~Foreign investors awaiting more stable environment
~Foreign investors awaiting more stable environment
By Eun-ho Seung,
Chairman of Korean Chamber of Commerce in Indonesia
Fundamentally, the country remains an attractive place
for investments thanks to its abundant natural resources, huge
potential market and large pool of labor.
But it will likely take a few more years more before new foreign
investors will return to Indonesia, due to a combination of
domestic problems, weak economies in the Association of Southeast
Asian Nations (ASEAN) region and uncertainty about the global
economic condition.
Most foreign investors now prefer to wait and see due to
weak law enforcement, overly rigid labor regulations and other
problems inherent to the current transition to a more democratic
and decentralized system of government, as well as the simmering
political climate in the run up to the 2004 general election.
However, if the new government that takes office in late
2004 is able to improve the general climate for business and
strengthen political and social stability, foreign investors may
return sooner than expected.
Indonesia is now less attractive to new investors than
China and Vietnam and it needs to learn from these countries
about how they designed their economic policies, legal framework
and labor and taxation regulations to woo investment.
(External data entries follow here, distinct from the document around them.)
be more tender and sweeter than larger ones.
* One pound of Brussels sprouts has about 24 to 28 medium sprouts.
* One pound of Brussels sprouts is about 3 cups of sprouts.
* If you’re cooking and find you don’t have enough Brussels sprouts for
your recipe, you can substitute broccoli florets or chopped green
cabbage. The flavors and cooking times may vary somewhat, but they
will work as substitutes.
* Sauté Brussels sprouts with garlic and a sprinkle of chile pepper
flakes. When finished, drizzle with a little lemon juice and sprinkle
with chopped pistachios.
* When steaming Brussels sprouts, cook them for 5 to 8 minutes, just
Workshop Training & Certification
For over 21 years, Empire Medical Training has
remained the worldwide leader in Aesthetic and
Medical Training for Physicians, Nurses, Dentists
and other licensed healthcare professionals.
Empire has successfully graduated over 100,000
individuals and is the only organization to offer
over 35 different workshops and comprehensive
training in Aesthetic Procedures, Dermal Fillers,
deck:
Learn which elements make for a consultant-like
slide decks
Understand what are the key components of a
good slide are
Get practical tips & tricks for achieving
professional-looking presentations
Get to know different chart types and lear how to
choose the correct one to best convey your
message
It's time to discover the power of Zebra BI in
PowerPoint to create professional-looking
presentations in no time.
Many have complained about the uncertainty caused by the
decentralization of power to the regions, although
decentralization is a rational choice for this vast archipelagic
country.
What matters to investors is that this process should not cause
new problems, such as unclear division of authority between the
central government and local administrations, policy
inconsistencies, arduous licensing procedures and double tax
burdens. Such problems not only increase the costs of doing
business but, most damagingly, fuel the uncertainty that is the
number one enemy to investors.
Suffocating labor regulations and the tendency for militant trade
unions are especially inimical to Korean business operations in
Indonesia because most Korean investors operate in labor-
intensive industries. They depend on peaceful industrial
relations and a consistent wage policy.
There are now 570 Korean companies operating in Indonesia with
total investment of US$9.5 billion. They manufacture a wide range
of industrial products such as shoes, textile and garments, bags
and stuffed toys and various other light industrial goods.
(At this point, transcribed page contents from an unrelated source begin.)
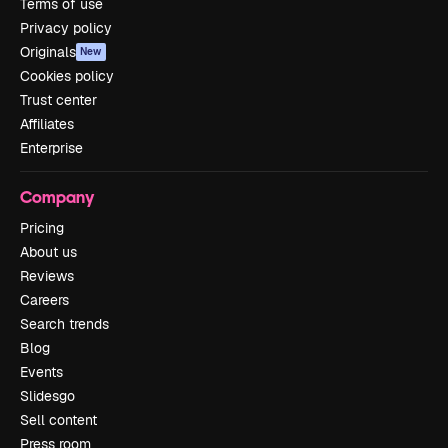
Terms of use
Privacy policy
Originals
New
Cookies policy
Trust center
Affiliates
Enterprise
Company
Pricing
About us
Reviews
Careers
Search trends
Blog
Events
Slidesgo
Sell content
Press room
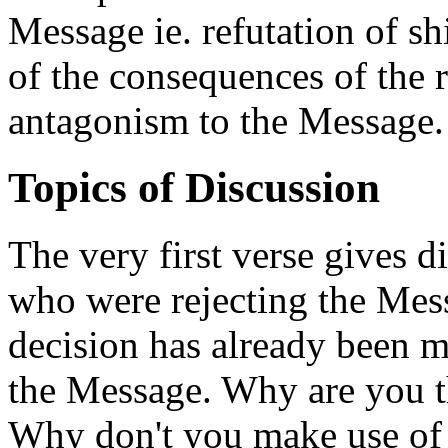
Message ie. refutation of s
of the consequences of the 
antagonism to the Message.
Topics of Discussion
The very first verse gives d
who were rejecting the Messa
decision has already been m
the Message. Why are you t
Why don't you make use of t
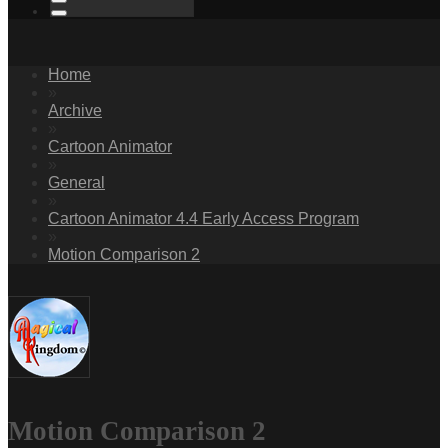
Home
»
Archive
»
Cartoon Animator
»
General
»
Cartoon Animator 4.4 Early Access Program
»
Motion Comparison 2
Motion Comparison 2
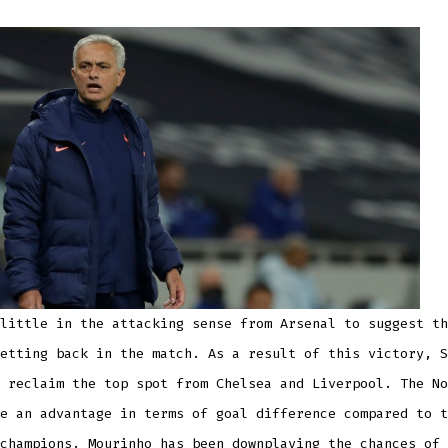
little in the attacking sense from Arsenal to suggest th
etting back in the match. As a result of this victory, S
 reclaim the top spot from Chelsea and Liverpool. The No
e an advantage in terms of goal difference compared to t
champions. Mourinho has been downplaying the chances of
They employ around 500,000 workers, with annual exports of about
$4.5 billion of various manufactured products. Korean investment
operations have also contributed greatly to expanding bilateral
trade to more than US$7.8 billion annually.
The ASEAN Free Trade Area theoretically makes Indonesia, by far
the largest member of the regional grouping, much more attractive
to investors as they can use the country as a beachhead to export
to other ASEAN countries under the preferential tariff
arrangements.
Before that happens, however, investors need more stable
political, economic and social conditions to enable them to
reasonably calculate their business risks.